↓↓↓
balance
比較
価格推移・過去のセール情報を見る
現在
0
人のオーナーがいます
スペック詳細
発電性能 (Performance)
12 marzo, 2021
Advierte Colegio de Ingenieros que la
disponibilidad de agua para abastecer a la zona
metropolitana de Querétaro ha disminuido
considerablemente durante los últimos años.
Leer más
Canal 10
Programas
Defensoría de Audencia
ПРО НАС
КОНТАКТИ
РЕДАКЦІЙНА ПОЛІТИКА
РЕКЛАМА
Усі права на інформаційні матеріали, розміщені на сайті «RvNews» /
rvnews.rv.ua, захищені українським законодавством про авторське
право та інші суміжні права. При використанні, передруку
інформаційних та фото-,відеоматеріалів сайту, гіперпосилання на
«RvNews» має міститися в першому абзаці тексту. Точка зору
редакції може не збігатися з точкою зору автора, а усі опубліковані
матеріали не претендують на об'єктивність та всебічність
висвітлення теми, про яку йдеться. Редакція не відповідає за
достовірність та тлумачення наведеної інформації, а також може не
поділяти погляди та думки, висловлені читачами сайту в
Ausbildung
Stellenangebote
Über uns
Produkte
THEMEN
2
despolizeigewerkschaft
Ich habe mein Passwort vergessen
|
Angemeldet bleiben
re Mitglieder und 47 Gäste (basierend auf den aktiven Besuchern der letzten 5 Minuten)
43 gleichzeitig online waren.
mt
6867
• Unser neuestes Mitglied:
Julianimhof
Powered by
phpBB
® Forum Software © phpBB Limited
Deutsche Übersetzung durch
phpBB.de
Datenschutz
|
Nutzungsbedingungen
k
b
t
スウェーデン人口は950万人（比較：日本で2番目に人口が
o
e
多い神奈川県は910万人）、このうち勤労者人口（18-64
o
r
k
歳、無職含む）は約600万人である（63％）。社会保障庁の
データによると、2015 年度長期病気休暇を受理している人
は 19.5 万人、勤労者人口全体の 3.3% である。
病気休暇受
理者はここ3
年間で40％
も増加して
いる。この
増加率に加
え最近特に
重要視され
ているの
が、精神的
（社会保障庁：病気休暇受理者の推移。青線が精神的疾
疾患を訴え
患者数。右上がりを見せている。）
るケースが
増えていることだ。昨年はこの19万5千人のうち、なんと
↑↑↑
--- TASK INSTRUCTIONS ---
In full and without edits, return the listing.

--- SOLVED PROBLEM ---
balance
比較
価格推移・過去のセール情報を見る
現在
0
人のオーナーがいます
スペック詳細
発電性能 (Performance)
12 marzo, 2021
Advierte Colegio de Ingenieros que la
disponibilidad de agua para abastecer a la zona
metropolitana de Querétaro ha disminuido
considerablemente durante los últimos años.
Leer más
Canal 10
Programas
Defensoría de Audencia
ПРО НАС
КОНТАКТИ
РЕДАКЦІЙНА ПОЛІТИКА
РЕКЛАМА
Усі права на інформаційні матеріали, розміщені на сайті «RvNews» /
rvnews.rv.ua, захищені українським законодавством про авторське
право та інші суміжні права. При використанні, передруку
інформаційних та фото-,відеоматеріалів сайту, гіперпосилання на
«RvNews» має міститися в першому абзаці тексту. Точка зору
редакції може не збігатися з точкою зору автора, а усі опубліковані
матеріали не претендують на об'єктивність та всебічність
висвітлення теми, про яку йдеться. Редакція не відповідає за
достовірність та тлумачення наведеної інформації, а також може не
поділяти погляди та думки, висловлені читачами сайту в
Ausbildung
Stellenangebote
Über uns
Produkte
THEMEN
2
despolizeigewerkschaft
Ich habe mein Passwort vergessen
|
Angemeldet bleiben
re Mitglieder und 47 Gäste (basierend auf den aktiven Besuchern der letzten 5 Minuten)
43 gleichzeitig online waren.
mt
6867
• Unser neuestes Mitglied:
Julianimhof
Powered by
phpBB
® Forum Software © phpBB Limited
Deutsche Übersetzung durch
phpBB.de
Datenschutz
|
Nutzungsbedingungen
k
b
t
スウェーデン人口は950万人（比較：日本で2番目に人口が
o
e
多い神奈川県は910万人）、このうち勤労者人口（18-64
o
r
k
歳、無職含む）は約600万人である（63％）。社会保障庁の
データによると、2015 年度長期病気休暇を受理している人
は 19.5 万人、勤労者人口全体の 3.3% である。
病気休暇受
理者はここ3
年間で40％
も増加して
いる。この
増加率に加
え最近特に
重要視され
ているの
が、精神的
（社会保障庁：病気休暇受理者の推移。青線が精神的疾
疾患を訴え
患者数。右上がりを見せている。）
るケースが
増えていることだ。昨年はこの19万5千人のうち、なんと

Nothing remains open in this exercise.